[Start of section]

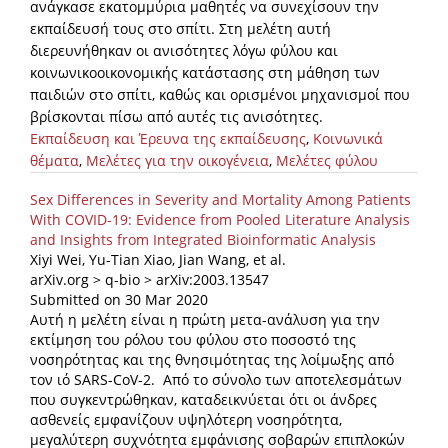
ανάγκασε εκατομμύρια μαθητές να συνεχίσουν την
εκπαίδευσή τους στο σπίτι. Στη μελέτη αυτή
διερευνήθηκαν οι ανισότητες λόγω φύλου και
κοινωνικοοικονομικής κατάστασης στη μάθηση των
παιδιών στο σπίτι, καθώς και ορισμένοι μηχανισμοί που
βρίσκονται πίσω από αυτές τις ανισότητες.
Εκπαίδευση και Έρευνα της εκπαίδευσης
,
Κοινωνικά
θέματα
,
Μελέτες για την οικογένεια
,
Μελέτες φύλου
Sex Differences in Severity and Mortality Among Patients
With COVID-19: Evidence from Pooled Literature Analysis
and Insights from Integrated Bioinformatic Analysis
Xiyi Wei, Yu-Tian Xiao, Jian Wang, et al.
arXiv.org > q-bio > arXiv:2003.13547
Submitted on 30 Mar 2020
Αυτή η μελέτη είναι η πρώτη μετα-ανάλυση για την
εκτίμηση του ρόλου του φύλου στο ποσοστό της
νοσηρότητας και της θνησιμότητας της λοίμωξης από
τον ιό SARS-CoV-2. Από το σύνολο των αποτελεσμάτων
που συγκεντρώθηκαν, καταδεικνύεται ότι οι άνδρες
ασθενείς εμφανίζουν υψηλότερη νοσηρότητα,
μεγαλύτερη συχνότητα εμφάνισης σοβαρών επιπλοκών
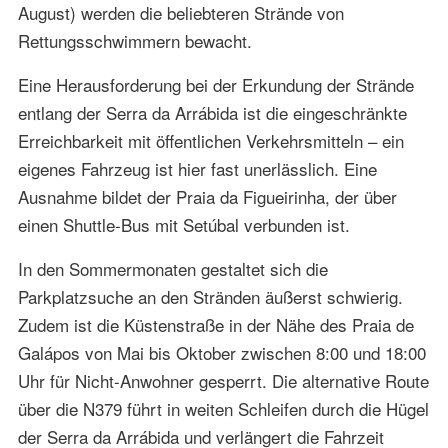
August) werden die beliebteren Strände von
Rettungsschwimmern bewacht.
Eine Herausforderung bei der Erkundung der Strände
entlang der Serra da Arrábida ist die eingeschränkte
Erreichbarkeit mit öffentlichen Verkehrsmitteln – ein
eigenes Fahrzeug ist hier fast unerlässlich. Eine
Ausnahme bildet der Praia da Figueirinha, der über
einen Shuttle-Bus mit Setúbal verbunden ist.
In den Sommermonaten gestaltet sich die
Parkplatzsuche an den Stränden äußerst schwierig.
Zudem ist die Küstenstraße in der Nähe des Praia de
Galápos von Mai bis Oktober zwischen 8:00 und 18:00
Uhr für Nicht-Anwohner gesperrt. Die alternative Route
über die N379 führt in weiten Schleifen durch die Hügel
der Serra da Arrábida und verlängert die Fahrzeit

[End of section]

### What the task requires
Nothing but the lines from the first line of the data through the line with "που συγκεντρώθηκαν, καταδεικνύεται" belongs in the answer, copied exactly and without pictures.

### Output
ανάγκασε εκατομμύρια μαθητές να συνεχίσουν την
εκπαίδευσή τους στο σπίτι. Στη μελέτη αυτή
διερευνήθηκαν οι ανισότητες λόγω φύλου και
κοινωνικοοικονομικής κατάστασης στη μάθηση των
παιδιών στο σπίτι, καθώς και ορισμένοι μηχανισμοί που
βρίσκονται πίσω από αυτές τις ανισότητες.
Εκπαίδευση και Έρευνα της εκπαίδευσης
,
Κοινωνικά
θέματα
,
Μελέτες για την οικογένεια
,
Μελέτες φύλου
Sex Differences in Severity and Mortality Among Patients
With COVID-19: Evidence from Pooled Literature Analysis
and Insights from Integrated Bioinformatic Analysis
Xiyi Wei, Yu-Tian Xiao, Jian Wang, et al.
arXiv.org > q-bio > arXiv:2003.13547
Submitted on 30 Mar 2020
Αυτή η μελέτη είναι η πρώτη μετα-ανάλυση για την
εκτίμηση του ρόλου του φύλου στο ποσοστό της
νοσηρότητας και της θνησιμότητας της λοίμωξης από
τον ιό SARS-CoV-2. Από το σύνολο των αποτελεσμάτων
που συγκεντρώθηκαν, καταδεικνύεται ότι οι άνδρες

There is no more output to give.